Hukuk okumak insanın kendi kendisini yetiştirmede ve dünyayı ve çevresini anlamakta ve çözmekte ufkunu açacak en başta gelen seçeneklerden biridir. Üstelik insanın hayatını kazanmada tek sermaye olarak kendi aklını kullanması da yeterlidir.

Hangi hukuk fakültesi?

Hangi hukuk fakültesini tercih etmeli sorusuna ise yanıtım, üniversitenin prestijini ön planda düşünmektir.

Bu noktada yanıtlanması en zor soru, maddi imkanları elveren ve puanı da yeterli olanlar için, köklü devlet üniversitesi hukuk fakültesi mi, yoksa prestijli vakıf üniversitesi hukuk fakültesi mi sorusudur.

Kadrosu köklü devlet üniversitesi hukuk fakültesinde olup en prestijli vakıf üniversitelerinin birinde ders de veren biri olarak net yanıt vermem kolay olmamakla birlikte, soranlara önceleri yine de köklü devlet üniversitesini seçmelerini öneriyordum.

Ama özellikle devlet üniversitelerindeki yönetimlerin siyasileşme eğilimlerinin de körüklediği köklü devlet üniversitelerindeki hoca erozyonu son zamanlardaki önerilerimi biraz daha prestijli vakıf üniversitelerine kaydırıyor gibi.

Hukuk okuyanlara en önemli tavsiyem ise çok iyi İngilizce öğrenerek (TOEFL-IBT en az 95, IELTS en az 7,5) evrensel seviyede hukukçu olmaya çalışmaları.

Ali D. Ulusoy kimdir?

Halen Ankara Üniversitesi Hukuk Fakültesi İdare Hukuku Anabilim Dalı Başkanı ve öğretim üyesi olan Prof. Dr.
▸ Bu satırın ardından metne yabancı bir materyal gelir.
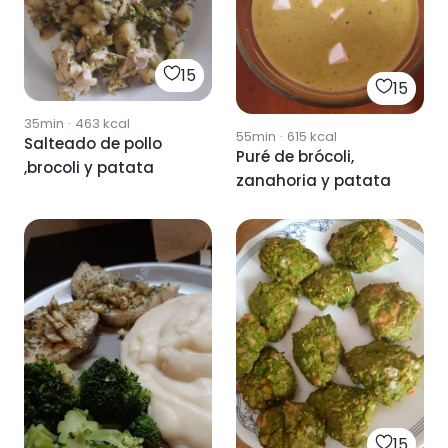
15
15
35min
·
463
kcal
55min
·
615
kcal
Salteado de pollo
Puré de brócoli,
,brocoli y patata
zanahoria y patata
15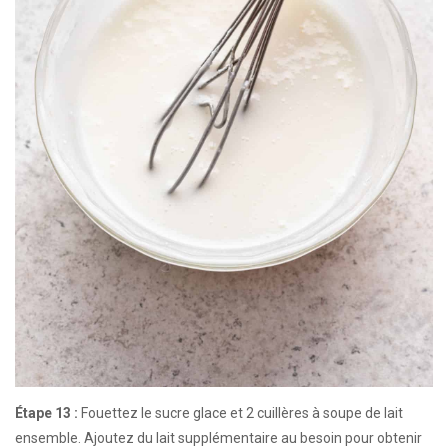
Étape 13 :
Fouettez le sucre glace et 2 cuillères à soupe de lait
ensemble. Ajoutez du lait supplémentaire au besoin pour obtenir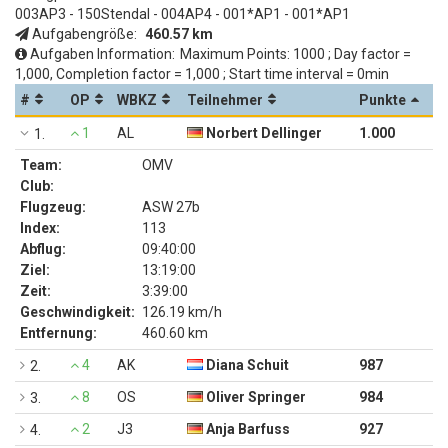
003AP3 - 150Stendal - 004AP4 - 001*AP1 - 001*AP1
Aufgabengröße:
460.57 km
Aufgaben Information:
Maximum Points: 1000 ; Day factor =
1,000, Completion factor = 1,000 ; Start time interval = 0min
#
OP
WBKZ
Teilnehmer
Punkte
1
AL
Norbert Dellinger
1.000
1.
Team:
OMV
Club:
Flugzeug:
ASW 27b
Index:
113
Abflug:
09:40:00
Ziel:
13:19:00
Zeit:
3:39:00
Geschwindigkeit:
126.19 km/h
Entfernung:
460.60 km
4
AK
Diana Schuit
987
2.
8
OS
Oliver Springer
984
3.
2
J3
Anja Barfuss
927
4.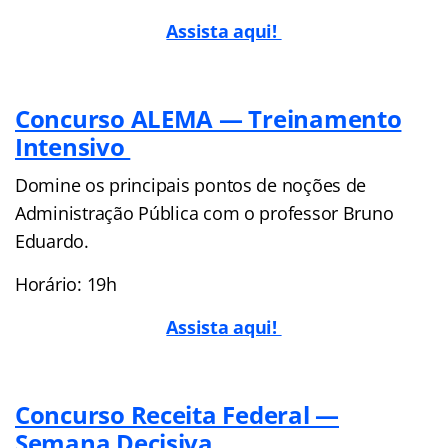
Assista aqui!
Concurso ALEMA — Treinamento
Intensivo
Domine os principais pontos de noções de
Administração Pública com o professor Bruno
Eduardo.
Horário: 19h
Assista aqui!
Concurso Receita Federal —
Semana Decisiva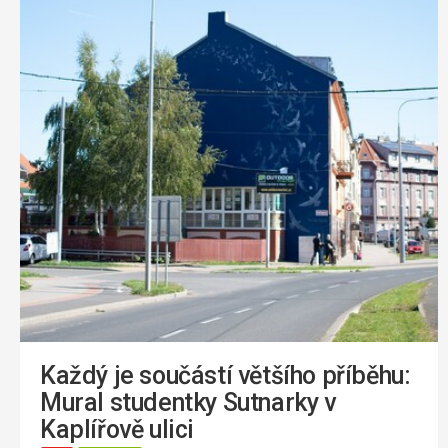
Každý je součástí většího příběhu:
Mural studentky Sutnarky v
Kaplířově ulici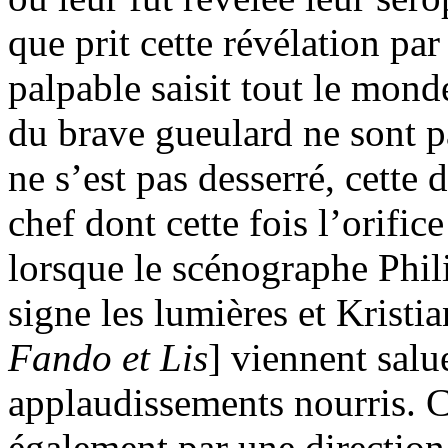
que prit cette révélation par
palpable saisit tout le mond
du brave gueulard ne sont p
ne s’est pas desserré, cette 
chef dont cette fois l’orific
lorsque le scénographe Phi
signe les lumières et Kristia
Fando et Lis
] viennent salu
applaudissements nourris. 
également par une direction 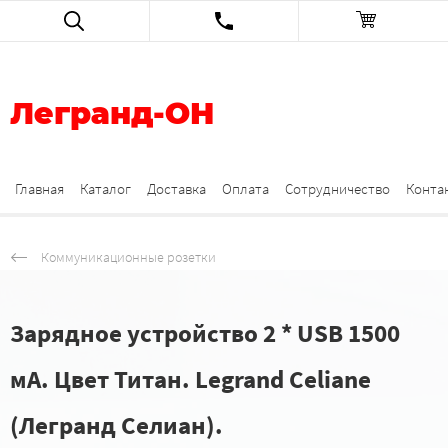
Легранд-ОН
Главная
Каталог
Доставка
Оплата
Сотрудничество
Конта
Коммуникационные розетки
Зарядное устройство 2 * USB 1500
мА. Цвет Титан. Legrand Celiane
(Легранд Селиан).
Ali D. Ulusoy, 1968 yılı Mersin Mut doğumludur.

Öğretim üyeliği yanında EPDK Hukuk Dairesi Başkanlığı, BDDK Hukuk Danışmanlığı, Başbakanlık Bilgi Edinme Kurulu Üyeliği, TOBB-ETÜ Hukuk Fakültesi kurucu dekanlığı ve İzmir Yaşar Üniversitesi rektör yardımcılığı gibi idari görevlerde bulunmuştur.
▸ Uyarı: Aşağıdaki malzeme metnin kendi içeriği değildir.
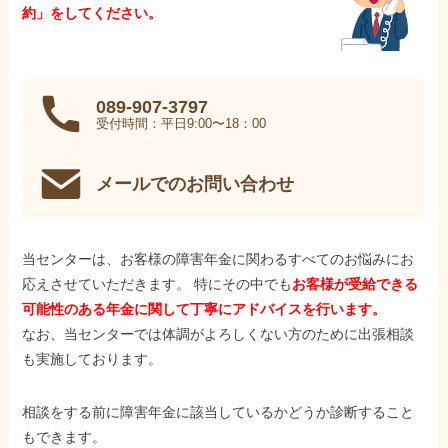
約」をしてください。
089-907-3797
受付時間：平日9:00〜18：00
メールでのお問い合わせ
当センターは、お客様の障害年金に関わるすべてのお悩みにお
応えさせていただきます。 特にその中でも
お客様が受給できる
可能性のある年金に関して丁寧にアドバイスを行います。
なお、当センターでは体調がよろしくない方のために出張相談
も実施しております。
相談をする前に障害年金に該当しているかどうか診断すること
もできます。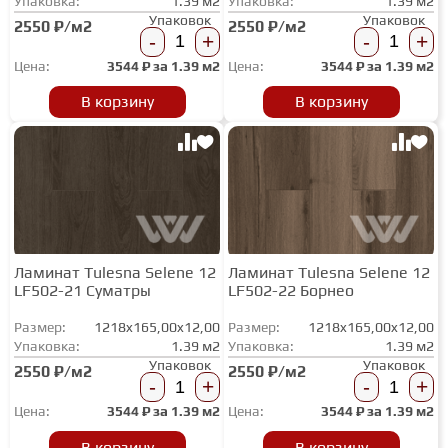
Упаковка:
1.39 м2
Упаковка:
1.39 м2
Упаковок
Упаковок
2550 ₽/м2
2550 ₽/м2
-
+
-
+
Цена:
3544
₽ за
1.39 м2
Цена:
3544
₽ за
1.39 м2
В корзину
В корзину
Ламинат Tulesna Selene 12
Ламинат Tulesna Selene 12
LF502-21 Суматры
LF502-22 Борнео
Размер:
1218x165,00x12,00
Размер:
1218x165,00x12,00
Упаковка:
1.39 м2
Упаковка:
1.39 м2
Упаковок
Упаковок
2550 ₽/м2
2550 ₽/м2
-
+
-
+
Цена:
3544
₽ за
1.39 м2
Цена:
3544
₽ за
1.39 м2
В корзину
В корзину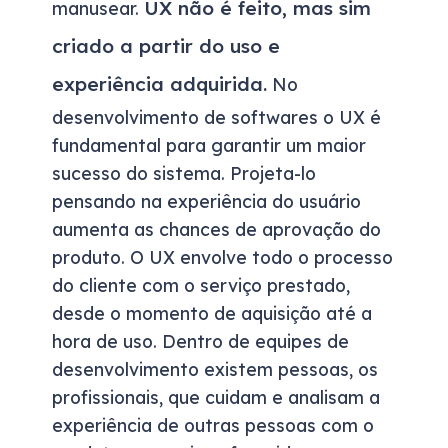
UX não é feito, mas sim
manusear.
criado a partir do uso e
experiência adquirida.
No
desenvolvimento de softwares o UX é
fundamental para garantir um maior
sucesso do sistema. Projeta-lo
pensando na experiência do usuário
aumenta as chances de aprovação do
produto. O UX envolve todo o processo
do cliente com o serviço prestado,
desde o momento de aquisição até a
hora de uso. Dentro de equipes de
desenvolvimento existem pessoas, os
profissionais, que cuidam e analisam a
experiência de outras pessoas com o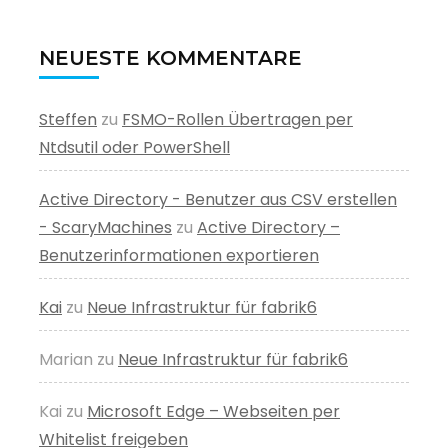
NEUESTE KOMMENTARE
Steffen
zu
FSMO-Rollen Übertragen per
Ntdsutil oder PowerShell
Active Directory - Benutzer aus CSV erstellen
- ScaryMachines
zu
Active Directory –
Benutzerinformationen exportieren
Kai
zu
Neue Infrastruktur für fabrik6
Marian
zu
Neue Infrastruktur für fabrik6
Kai
zu
Microsoft Edge – Webseiten per
Whitelist freigeben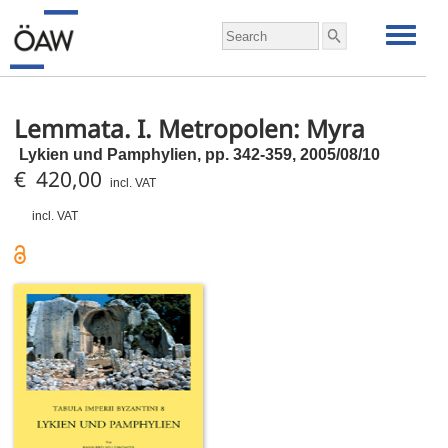
Lemmata. I. Metropolen: Myra
Lykien und Pamphylien,
pp.
342-359, 2005/08/10
€ 420,00
incl. VAT
incl. VAT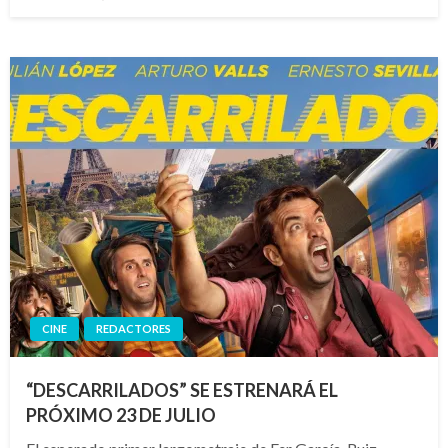
el
CINE
REDACTORES
“DESCARRILADOS” SE ESTRENARÁ EL
PRÓXIMO 23 DE JULIO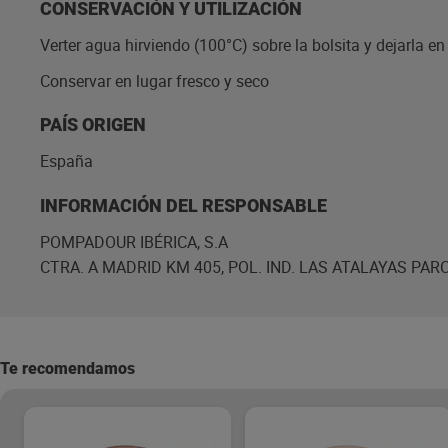
CONSERVACIÓN Y UTILIZACIÓN
Verter agua hirviendo (100°C) sobre la bolsita y dejarla e
Conservar en lugar fresco y seco
PAÍS ORIGEN
España
INFORMACIÓN DEL RESPONSABLE
POMPADOUR IBÉRICA, S.A
CTRA. A MADRID KM 405, POL. IND. LAS ATALAYAS PAR
Te recomendamos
ABD Los Angeles California Üniversitesinde (UCLA) iki yıl (2006-2007; 2017-2018) misafir öğretim üyesi olarak kalmıştır. 2011-2014 arası üç yıl Danıştay Üyeliği yapmış ve kendi isteğiyle ayrılıp üniversiteye dönmüştür.

Uzmanlık alanları: İdare hukuku, İdari yargı, Ekonomik kamu hukuku, İdari yaptırımlar, İnsan hakları, Devlet-din ilişkileri.

Lisans: Ankara Üniversitesi Hukuk Fakültesi. Yüksek Lisans: Fransa Bordeaux Üniversitesi. Doktora: Fransa Bordeaux Üniversitesi. Doçentlik:2002, Profesörlük: 2008.